Segment Start: SUPPLIED RECORDS

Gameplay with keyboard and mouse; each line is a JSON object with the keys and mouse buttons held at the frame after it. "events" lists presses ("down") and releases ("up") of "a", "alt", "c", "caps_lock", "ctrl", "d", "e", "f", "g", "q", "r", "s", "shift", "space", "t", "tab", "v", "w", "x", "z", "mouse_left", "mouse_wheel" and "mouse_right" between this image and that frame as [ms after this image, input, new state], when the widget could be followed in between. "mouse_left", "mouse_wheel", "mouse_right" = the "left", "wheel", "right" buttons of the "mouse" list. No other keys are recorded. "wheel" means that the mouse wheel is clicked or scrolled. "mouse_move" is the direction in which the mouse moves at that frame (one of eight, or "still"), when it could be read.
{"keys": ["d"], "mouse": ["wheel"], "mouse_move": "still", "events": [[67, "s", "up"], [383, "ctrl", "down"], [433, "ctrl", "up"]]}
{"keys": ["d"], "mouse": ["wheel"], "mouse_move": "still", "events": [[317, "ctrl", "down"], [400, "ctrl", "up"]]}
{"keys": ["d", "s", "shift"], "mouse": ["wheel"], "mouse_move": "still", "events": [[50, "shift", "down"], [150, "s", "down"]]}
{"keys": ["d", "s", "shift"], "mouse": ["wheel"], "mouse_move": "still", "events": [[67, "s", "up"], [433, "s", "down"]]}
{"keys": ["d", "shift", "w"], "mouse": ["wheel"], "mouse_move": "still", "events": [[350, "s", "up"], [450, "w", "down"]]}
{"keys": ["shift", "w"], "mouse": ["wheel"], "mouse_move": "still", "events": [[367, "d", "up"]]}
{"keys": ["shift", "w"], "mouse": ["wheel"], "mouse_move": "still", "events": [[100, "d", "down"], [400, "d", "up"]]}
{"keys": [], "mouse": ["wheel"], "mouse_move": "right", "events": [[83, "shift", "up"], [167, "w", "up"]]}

Segment End: SUPPLIED RECORDS

_WORK TASK_:
Give every entry back exactly as it was written above.

_EXERCISE RESPONSE_:
Gameplay with keyboard and mouse; each line is a JSON object with the keys and mouse buttons held at the frame after it. "events" lists presses ("down") and releases ("up") of "a", "alt", "c", "caps_lock", "ctrl", "d", "e", "f", "g", "q", "r", "s", "shift", "space", "t", "tab", "v", "w", "x", "z", "mouse_left", "mouse_wheel" and "mouse_right" between this image and that frame as [ms after this image, input, new state], when the widget could be followed in between. "mouse_left", "mouse_wheel", "mouse_right" = the "left", "wheel", "right" buttons of the "mouse" list. No other keys are recorded. "wheel" means that the mouse wheel is clicked or scrolled. "mouse_move" is the direction in which the mouse moves at that frame (one of eight, or "still"), when it could be read.
{"keys": ["d"], "mouse": ["wheel"], "mouse_move": "still", "events": [[67, "s", "up"], [383, "ctrl", "down"], [433, "ctrl", "up"]]}
{"keys": ["d"], "mouse": ["wheel"], "mouse_move": "still", "events": [[317, "ctrl", "down"], [400, "ctrl", "up"]]}
{"keys": ["d", "s", "shift"], "mouse": ["wheel"], "mouse_move": "still", "events": [[50, "shift", "down"], [150, "s", "down"]]}
{"keys": ["d", "s", "shift"], "mouse": ["wheel"], "mouse_move": "still", "events": [[67, "s", "up"], [433, "s", "down"]]}
{"keys": ["d", "shift", "w"], "mouse": ["wheel"], "mouse_move": "still", "events": [[350, "s", "up"], [450, "w", "down"]]}
{"keys": ["shift", "w"], "mouse": ["wheel"], "mouse_move": "still", "events": [[367, "d", "up"]]}
{"keys": ["shift", "w"], "mouse": ["wheel"], "mouse_move": "still", "events": [[100, "d", "down"], [400, "d", "up"]]}
{"keys": [], "mouse": ["wheel"], "mouse_move": "right", "events": [[83, "shift", "up"], [167, "w", "up"]]}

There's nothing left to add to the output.